WCSJ 2023 Medellín lieferte viele Beispiele für expandierenden Civic Space in der Weltregion, einst unterentwickelt und Dritte Welt genannt. Erfolgreiche Projekte in Südasien, bei denen neue Selbsthilfemodelle gegen Depression erprobt werden; wie Gemeinden vereint sich gegen steigende Wasserspiegel schützen; Kinder spielerisch bei der Wiederaufforstung helfen.

Nur: Wenn die Politik davon Wind bekommt, werden diese Unternehmungen von ihr oft gekidnappt und zerfallen im parteipolitischen Gezänk und überbordender Bürokratie.

Schuld daran ist auch die etablierte Wissenschaft. Wie Brigitte Baptiste, Rektorin der EAN-Universität, Bogotá, in ihrer Eröffnungs-Keynote klarstellte: „Nord- und Südforschung haben unterschiedliche Agenden. Die des Nordens ist kolonial geprägt, mit oft wenig Verständnis, auch Respekt für die Kulturen, Erfordernisse der Süd-Menschen.“

Nord-Forscher seien mitunter „narrow-minded“, Ergebnisse und Empfehlungen politisch-sozial wertlos. Wissenschaftsjournalisten sollten solche Defizite offenlegen und neue Fragen aufwerfen, die alle Menschen ansprächen, gerade Angehörige indigener Gesellschaften, die bevormundungsfrei ihre eigenen Wege finden müssten.

Eine große Lanze für die indigene Zivilgesellschaft brach Sashenka Hernandez, mesoamerikanische Wissenskommunikatorin mit uramerikanischen Wurzeln. Wissen müsse für alle zugänglich gemacht werden, in allen nativen Idiomen. Aber das funktioniere nicht mal auf Englisch. Fast nie kommunizierten Forscher aus Global-Nord ihre Untersuchungen über indigene Völker an selbige zurück.
######
Aufgaben und Übungen:
**A.** Wer hielt laut dem Textauszug die Eröffnungs-Keynote, und welches Amt hat diese Person inne?
**B.** Schreiben Sie aus dem Textauszug die Passage ab, die mit „WCSJ 2023 Medellín“ beginnt und mit „und überbordender Bürokratie.“ endet.
**C.** Prüfen Sie, ob die folgenden Aussagen mit dem Textauszug übereinstimmen. Antworten Sie jeweils mit Ja oder Nein und zitieren Sie die entscheidenden Worte wörtlich.
(i) Forscher aus dem Globalen Norden teilen ihre Untersuchungen über indigene Völker fast immer mit diesen Völkern.
(ii) Nach Brigitte Baptiste verfolgen Nord- und Südforschung unterschiedliche Agenden.
(iii) Sashenka Hernandez fordert, Wissen in allen nativen Idiomen zugänglich zu machen.

Zeilenauszüge:
######
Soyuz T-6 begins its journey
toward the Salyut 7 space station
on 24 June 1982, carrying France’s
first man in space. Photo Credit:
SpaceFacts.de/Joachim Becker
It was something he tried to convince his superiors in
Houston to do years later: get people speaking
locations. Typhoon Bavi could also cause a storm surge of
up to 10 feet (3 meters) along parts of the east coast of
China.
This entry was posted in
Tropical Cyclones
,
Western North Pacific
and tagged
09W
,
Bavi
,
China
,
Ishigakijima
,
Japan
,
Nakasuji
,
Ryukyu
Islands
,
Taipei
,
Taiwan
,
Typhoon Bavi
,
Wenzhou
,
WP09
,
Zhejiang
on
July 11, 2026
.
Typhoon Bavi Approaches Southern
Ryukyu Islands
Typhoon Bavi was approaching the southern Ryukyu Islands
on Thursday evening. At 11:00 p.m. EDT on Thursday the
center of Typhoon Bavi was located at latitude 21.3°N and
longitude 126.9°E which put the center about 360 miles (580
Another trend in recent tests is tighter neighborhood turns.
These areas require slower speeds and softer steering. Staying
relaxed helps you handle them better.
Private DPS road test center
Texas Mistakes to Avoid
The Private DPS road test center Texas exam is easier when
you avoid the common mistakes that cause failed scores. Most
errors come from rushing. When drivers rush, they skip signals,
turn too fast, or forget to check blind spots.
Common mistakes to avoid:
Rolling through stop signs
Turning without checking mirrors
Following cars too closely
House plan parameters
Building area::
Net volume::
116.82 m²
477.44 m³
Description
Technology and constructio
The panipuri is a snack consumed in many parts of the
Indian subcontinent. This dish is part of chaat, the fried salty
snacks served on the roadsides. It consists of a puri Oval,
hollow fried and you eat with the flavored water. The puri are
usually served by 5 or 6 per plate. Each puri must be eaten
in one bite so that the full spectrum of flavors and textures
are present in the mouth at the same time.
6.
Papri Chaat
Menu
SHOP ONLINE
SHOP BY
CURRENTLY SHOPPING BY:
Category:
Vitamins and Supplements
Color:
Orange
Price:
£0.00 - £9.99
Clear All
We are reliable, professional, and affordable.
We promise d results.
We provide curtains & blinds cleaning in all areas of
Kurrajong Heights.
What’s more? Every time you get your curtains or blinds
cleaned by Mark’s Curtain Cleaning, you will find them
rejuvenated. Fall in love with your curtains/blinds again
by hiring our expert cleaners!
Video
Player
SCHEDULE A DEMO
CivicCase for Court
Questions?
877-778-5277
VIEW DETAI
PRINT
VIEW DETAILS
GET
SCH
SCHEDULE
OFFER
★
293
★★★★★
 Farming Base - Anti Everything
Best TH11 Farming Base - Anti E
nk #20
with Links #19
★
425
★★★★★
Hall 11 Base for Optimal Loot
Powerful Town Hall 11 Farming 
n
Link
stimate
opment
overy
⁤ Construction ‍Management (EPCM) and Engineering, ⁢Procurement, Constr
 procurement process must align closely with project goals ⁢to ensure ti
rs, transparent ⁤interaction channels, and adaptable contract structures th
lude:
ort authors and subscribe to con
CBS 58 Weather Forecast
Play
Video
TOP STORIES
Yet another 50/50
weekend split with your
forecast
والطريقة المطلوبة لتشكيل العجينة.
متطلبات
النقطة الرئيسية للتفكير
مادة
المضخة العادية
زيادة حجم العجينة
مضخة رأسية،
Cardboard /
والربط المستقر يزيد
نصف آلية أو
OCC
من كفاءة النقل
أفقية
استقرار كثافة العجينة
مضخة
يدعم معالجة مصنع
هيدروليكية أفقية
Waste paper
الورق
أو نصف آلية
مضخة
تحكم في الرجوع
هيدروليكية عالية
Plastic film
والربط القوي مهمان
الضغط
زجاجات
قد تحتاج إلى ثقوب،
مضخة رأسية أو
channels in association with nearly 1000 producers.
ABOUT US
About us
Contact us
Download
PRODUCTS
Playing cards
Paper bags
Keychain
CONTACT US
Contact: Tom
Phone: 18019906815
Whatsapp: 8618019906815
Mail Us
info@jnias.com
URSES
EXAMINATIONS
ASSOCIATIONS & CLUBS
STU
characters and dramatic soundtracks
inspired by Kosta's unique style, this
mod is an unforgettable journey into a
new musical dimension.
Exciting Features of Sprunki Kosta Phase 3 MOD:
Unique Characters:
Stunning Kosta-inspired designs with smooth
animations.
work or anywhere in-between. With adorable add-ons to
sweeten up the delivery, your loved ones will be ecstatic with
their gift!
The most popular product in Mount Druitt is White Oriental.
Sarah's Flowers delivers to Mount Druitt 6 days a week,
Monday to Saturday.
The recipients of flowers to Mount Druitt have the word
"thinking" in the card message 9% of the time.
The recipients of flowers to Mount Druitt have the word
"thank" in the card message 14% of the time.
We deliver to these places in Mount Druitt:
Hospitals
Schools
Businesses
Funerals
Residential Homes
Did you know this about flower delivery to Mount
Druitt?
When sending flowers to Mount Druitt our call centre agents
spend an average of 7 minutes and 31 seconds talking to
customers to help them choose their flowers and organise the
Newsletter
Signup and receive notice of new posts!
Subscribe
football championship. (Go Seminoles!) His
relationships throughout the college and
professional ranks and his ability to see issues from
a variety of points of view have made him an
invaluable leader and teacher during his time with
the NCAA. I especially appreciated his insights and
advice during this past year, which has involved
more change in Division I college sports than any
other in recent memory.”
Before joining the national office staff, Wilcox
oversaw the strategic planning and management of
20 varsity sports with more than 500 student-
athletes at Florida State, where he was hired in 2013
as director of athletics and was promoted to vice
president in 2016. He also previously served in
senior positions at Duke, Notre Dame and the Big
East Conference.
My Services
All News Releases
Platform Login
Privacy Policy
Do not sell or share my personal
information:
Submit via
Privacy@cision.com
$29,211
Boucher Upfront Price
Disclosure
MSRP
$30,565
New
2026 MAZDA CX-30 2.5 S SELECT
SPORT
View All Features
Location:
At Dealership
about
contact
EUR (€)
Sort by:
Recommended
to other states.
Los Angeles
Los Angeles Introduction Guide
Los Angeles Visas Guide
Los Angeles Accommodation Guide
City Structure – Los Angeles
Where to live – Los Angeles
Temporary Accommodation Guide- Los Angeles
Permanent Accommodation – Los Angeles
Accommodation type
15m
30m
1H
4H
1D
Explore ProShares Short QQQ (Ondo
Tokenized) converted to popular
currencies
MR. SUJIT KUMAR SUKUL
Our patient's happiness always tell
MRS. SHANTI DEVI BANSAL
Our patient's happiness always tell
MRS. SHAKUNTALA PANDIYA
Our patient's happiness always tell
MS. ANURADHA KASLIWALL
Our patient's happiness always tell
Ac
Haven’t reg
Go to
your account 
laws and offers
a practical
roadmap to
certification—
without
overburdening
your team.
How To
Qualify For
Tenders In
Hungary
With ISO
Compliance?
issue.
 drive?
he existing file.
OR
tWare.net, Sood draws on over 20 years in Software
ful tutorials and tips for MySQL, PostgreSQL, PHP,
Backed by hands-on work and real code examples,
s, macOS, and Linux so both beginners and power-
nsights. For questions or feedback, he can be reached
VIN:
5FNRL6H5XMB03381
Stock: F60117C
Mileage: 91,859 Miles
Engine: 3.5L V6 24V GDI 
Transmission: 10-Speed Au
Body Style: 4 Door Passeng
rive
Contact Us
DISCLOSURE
######
Lösungen der Aufgaben:
**A.** Brigitte Baptiste, Rektorin der EAN-Universität in Bogotá.

**B.**
WCSJ 2023 Medellín lieferte viele Beispiele für expandierenden Civic Space in der Weltregion, einst unterentwickelt und Dritte Welt genannt. Erfolgreiche Projekte in Südasien, bei denen neue Selbsthilfemodelle gegen Depression erprobt werden; wie Gemeinden vereint sich gegen steigende Wasserspiegel schützen; Kinder spielerisch bei der Wiederaufforstung helfen.

Nur: Wenn die Politik davon Wind bekommt, werden diese Unternehmungen von ihr oft gekidnappt und zerfallen im parteipolitischen Gezänk und überbordender Bürokratie.

**C.**
(i) Nein: „Fast nie kommunizierten Forscher aus Global-Nord ihre Untersuchungen über indigene Völker an selbige zurück.“
(ii) Ja: „Nord- und Südforschung haben unterschiedliche Agenden.“
(iii) Ja: „Wissen müsse für alle zugänglich gemacht werden, in allen nativen Idiomen.“